--- START ---
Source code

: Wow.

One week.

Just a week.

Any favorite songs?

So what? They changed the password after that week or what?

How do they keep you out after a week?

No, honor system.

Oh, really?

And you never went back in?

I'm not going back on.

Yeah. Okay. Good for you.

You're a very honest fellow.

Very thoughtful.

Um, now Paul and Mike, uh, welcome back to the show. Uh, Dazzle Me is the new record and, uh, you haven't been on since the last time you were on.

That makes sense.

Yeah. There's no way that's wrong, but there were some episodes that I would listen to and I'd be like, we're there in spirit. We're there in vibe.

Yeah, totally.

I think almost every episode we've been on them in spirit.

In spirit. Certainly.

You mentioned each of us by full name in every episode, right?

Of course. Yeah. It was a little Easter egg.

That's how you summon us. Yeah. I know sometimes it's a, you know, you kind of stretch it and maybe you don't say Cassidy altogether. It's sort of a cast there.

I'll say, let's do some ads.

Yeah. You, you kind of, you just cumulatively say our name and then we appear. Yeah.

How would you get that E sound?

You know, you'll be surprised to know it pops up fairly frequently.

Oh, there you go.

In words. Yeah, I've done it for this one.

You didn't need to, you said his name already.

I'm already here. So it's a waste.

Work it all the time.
--- END ---
--- START ---
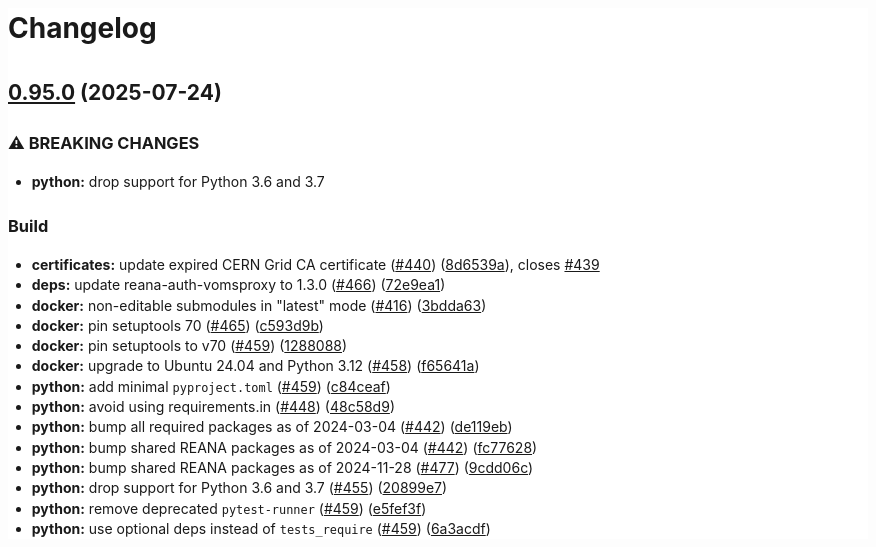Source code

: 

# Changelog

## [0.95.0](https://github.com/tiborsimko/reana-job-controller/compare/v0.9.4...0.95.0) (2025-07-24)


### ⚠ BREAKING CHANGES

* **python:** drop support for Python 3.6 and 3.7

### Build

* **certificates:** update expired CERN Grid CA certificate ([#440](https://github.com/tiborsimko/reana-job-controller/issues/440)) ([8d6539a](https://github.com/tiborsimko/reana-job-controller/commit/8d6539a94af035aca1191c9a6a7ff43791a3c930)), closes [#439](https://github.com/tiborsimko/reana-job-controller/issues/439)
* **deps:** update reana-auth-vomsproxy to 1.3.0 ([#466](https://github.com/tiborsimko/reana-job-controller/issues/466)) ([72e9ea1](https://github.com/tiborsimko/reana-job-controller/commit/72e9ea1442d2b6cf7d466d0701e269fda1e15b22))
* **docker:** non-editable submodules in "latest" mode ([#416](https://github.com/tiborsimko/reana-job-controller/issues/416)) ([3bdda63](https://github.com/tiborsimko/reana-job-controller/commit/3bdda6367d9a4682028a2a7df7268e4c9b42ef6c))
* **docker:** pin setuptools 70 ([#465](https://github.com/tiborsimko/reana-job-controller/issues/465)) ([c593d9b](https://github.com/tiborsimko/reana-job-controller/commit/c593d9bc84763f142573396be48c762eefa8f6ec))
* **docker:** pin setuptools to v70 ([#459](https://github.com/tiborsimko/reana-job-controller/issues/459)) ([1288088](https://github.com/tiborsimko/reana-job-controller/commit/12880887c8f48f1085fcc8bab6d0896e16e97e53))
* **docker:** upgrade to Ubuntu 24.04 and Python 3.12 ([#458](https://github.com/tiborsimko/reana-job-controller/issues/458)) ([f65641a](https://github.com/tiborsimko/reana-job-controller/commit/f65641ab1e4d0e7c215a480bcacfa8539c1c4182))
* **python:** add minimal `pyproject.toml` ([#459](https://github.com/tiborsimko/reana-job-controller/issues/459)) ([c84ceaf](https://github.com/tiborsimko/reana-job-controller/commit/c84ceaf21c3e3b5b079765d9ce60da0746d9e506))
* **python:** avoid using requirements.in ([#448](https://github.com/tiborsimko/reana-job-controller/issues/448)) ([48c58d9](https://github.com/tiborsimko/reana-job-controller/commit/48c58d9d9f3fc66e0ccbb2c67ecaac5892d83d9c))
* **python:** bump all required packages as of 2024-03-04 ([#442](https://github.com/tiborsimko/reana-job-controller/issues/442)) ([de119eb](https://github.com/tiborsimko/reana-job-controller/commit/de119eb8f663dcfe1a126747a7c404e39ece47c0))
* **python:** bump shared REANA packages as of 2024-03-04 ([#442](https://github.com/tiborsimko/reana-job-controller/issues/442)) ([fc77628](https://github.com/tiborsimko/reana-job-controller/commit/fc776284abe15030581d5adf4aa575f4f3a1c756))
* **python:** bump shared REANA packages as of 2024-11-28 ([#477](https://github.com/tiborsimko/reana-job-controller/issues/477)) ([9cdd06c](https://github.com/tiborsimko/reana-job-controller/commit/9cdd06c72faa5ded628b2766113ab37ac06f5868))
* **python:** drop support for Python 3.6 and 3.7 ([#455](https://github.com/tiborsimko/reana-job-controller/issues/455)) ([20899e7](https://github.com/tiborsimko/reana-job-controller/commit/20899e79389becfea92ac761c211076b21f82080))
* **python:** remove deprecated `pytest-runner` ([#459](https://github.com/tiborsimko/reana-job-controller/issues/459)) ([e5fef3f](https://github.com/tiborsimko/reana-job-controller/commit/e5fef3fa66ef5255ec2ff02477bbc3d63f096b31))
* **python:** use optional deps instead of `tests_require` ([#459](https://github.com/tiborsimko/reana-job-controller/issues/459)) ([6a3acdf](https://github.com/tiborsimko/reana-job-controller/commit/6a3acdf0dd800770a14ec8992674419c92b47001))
--- END ---
What is needed is an exact copy of the lines above, from the one containing "Um, now Paul" through the one containing "That makes sense.", with nothing added.

Um, now Paul and Mike, uh, welcome back to the show. Uh, Dazzle Me is the new record and, uh, you haven't been on since the last time you were on.

That makes sense.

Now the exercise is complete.